The supposedly "natural" political evolution involved (and would in the future involve) "feudalism" leading to "bourgeois capitalism" leading to "socialism" and finally to "utopian communism." In bourgeois capitalism, the privileged bourgeoisie rely on the proletariat--the labor force responsible for survival. Marx theorized that when profits are not reinvested in the workers but in creating more factories, the workers will grow poorer and poorer until no short-term patching is possible or successful. At a crisis point, revolt will lead to a restructuring of the system.

For a political system to be considered communist, the underclasses must own the means of production--not the government nor the police force. Therefore, aside from certain first-century Christian communities and other temporary communes, communism has not yet really existed. (The Soviet Union was actually state-run capitalism.)

Marx is known also for saying that "Religion is the opiate of the people," so he was somewhat aware of the problem that Lenin later dwelt on. Lenin was convinced that workers remain largely unaware of their own oppression since they are convinced by the state to be selfless. One might point to many "opiates of the people" under most political systems--diversions that prevent real consideration of trying to change unjust economic conditions.

Marxist Criticism

According to Marxists, and to other scholars in fact, literature reflects those social institutions out of which it emerges and is itself a social institution with a particular ideological function. Literature reflects class struggle and materialism: think how often the quest for wealth traditionally defines characters. So Marxists generally view literature "not as works created in accordance with timeless artistic criteria, but as 'products' of the economic and ideological determinants specific to that era" (Abrams 149).
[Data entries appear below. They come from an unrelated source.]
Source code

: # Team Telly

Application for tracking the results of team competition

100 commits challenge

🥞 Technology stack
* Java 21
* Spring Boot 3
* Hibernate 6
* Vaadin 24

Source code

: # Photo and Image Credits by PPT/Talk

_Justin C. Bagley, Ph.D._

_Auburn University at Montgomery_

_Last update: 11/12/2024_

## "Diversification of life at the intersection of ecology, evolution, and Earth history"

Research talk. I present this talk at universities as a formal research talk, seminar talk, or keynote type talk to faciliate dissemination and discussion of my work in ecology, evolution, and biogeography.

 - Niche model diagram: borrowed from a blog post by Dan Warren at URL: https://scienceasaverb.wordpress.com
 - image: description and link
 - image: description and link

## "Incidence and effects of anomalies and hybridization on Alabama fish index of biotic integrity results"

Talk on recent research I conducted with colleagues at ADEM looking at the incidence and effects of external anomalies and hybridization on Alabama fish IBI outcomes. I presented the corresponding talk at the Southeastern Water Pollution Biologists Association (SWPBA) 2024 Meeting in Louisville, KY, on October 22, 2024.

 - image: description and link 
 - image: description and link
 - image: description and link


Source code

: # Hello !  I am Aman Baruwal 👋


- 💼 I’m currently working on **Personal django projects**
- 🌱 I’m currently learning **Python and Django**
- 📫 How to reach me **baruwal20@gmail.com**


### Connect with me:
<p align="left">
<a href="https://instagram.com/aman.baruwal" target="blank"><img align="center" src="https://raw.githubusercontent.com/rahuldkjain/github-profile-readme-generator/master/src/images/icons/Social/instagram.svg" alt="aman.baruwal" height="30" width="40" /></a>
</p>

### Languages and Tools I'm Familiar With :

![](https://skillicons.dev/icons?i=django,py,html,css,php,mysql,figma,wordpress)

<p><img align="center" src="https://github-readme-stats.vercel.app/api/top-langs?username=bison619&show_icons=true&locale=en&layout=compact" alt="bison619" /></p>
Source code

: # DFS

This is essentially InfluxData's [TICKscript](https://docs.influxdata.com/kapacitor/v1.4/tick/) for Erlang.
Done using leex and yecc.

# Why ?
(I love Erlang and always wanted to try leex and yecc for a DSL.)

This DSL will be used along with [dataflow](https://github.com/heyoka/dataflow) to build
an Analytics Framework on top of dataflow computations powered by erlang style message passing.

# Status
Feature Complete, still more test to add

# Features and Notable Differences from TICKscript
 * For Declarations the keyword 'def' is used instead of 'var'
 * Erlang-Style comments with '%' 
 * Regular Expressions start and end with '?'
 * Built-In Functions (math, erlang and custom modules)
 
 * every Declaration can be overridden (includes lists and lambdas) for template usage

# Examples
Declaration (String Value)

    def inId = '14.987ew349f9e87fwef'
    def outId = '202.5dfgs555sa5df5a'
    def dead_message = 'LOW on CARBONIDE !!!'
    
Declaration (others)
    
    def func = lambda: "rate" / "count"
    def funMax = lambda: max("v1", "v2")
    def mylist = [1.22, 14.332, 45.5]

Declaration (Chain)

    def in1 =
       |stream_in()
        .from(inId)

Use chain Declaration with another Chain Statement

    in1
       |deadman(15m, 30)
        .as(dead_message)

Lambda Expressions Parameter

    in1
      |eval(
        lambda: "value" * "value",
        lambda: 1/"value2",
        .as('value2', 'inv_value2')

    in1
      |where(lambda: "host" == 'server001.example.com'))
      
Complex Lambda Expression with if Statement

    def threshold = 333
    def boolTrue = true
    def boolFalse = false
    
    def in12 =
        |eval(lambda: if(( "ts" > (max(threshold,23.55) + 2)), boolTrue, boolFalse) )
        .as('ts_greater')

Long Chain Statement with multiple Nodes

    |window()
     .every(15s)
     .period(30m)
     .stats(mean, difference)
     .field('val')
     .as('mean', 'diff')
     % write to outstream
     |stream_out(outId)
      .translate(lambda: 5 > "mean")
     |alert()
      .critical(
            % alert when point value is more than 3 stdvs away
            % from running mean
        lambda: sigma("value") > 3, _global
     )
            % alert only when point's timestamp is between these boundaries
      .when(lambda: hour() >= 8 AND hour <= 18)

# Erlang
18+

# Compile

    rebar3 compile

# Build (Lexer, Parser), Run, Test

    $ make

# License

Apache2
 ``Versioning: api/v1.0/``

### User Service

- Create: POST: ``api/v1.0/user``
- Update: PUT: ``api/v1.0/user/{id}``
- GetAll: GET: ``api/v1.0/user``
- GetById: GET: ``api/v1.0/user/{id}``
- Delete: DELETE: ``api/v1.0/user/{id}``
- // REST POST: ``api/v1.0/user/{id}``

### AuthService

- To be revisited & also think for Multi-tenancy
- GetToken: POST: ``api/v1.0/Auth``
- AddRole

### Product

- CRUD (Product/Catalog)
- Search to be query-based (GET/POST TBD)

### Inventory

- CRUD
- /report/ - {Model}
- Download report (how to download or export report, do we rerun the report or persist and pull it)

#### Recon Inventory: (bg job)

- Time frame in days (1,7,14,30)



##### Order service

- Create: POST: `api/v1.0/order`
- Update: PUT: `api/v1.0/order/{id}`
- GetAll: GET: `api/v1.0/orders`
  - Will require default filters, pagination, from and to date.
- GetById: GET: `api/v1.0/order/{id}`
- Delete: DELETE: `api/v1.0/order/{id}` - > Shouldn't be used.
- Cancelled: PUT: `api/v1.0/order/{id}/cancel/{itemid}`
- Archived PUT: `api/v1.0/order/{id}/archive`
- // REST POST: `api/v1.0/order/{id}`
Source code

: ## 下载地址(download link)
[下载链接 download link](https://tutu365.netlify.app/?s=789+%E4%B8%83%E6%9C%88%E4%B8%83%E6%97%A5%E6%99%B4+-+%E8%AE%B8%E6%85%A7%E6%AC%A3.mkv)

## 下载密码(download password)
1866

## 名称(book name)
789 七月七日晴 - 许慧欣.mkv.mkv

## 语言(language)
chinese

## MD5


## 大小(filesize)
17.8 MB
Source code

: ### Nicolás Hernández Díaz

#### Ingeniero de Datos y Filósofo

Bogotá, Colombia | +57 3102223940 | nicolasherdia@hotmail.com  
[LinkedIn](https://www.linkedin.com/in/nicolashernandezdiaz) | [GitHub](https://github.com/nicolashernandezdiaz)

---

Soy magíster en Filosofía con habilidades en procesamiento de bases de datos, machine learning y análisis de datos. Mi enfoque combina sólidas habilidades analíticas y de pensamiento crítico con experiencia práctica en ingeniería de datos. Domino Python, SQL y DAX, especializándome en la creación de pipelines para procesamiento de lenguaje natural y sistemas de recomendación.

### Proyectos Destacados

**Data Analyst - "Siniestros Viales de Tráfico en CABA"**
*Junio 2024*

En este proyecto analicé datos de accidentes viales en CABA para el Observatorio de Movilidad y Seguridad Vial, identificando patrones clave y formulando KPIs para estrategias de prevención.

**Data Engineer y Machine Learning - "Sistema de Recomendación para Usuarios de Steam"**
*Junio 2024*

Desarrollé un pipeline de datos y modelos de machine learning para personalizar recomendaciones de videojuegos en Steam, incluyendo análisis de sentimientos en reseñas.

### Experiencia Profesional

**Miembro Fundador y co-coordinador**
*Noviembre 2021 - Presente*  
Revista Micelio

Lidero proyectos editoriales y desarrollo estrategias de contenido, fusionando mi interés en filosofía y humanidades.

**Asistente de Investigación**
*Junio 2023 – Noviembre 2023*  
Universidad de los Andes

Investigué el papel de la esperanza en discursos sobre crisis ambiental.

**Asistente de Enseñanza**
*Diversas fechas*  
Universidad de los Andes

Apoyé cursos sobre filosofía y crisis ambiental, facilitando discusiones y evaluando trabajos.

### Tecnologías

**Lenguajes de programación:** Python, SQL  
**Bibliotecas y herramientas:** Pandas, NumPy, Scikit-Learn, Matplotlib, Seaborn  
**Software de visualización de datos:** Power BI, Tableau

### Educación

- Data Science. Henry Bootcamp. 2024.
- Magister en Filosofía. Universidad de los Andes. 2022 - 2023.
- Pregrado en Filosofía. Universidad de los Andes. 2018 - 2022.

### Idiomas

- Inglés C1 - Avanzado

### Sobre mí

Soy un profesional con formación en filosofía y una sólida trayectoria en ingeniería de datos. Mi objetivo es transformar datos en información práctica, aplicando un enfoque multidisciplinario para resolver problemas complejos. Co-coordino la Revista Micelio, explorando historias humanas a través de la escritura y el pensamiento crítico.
Literature reflects an author's own class or analysis of class relations, however piercing or shallow that analysis may be.

The Marxist critic simply is a careful reader or viewer who keeps in mind issues of power and money, and any of the following kinds of questions:

Ø  What role does class play in the work; what is the author's analysis of class relations?

Ø  How do characters overcome oppression?

Ø  In what ways does the work serve as propaganda for the status quo; or does it try to undermine it?

Ø  What does the work say about oppression; or are social conflicts ignored or blamed elsewhere?

Ø  Does the work propose some form of utopian vision as a solution to the problems encountered in the work?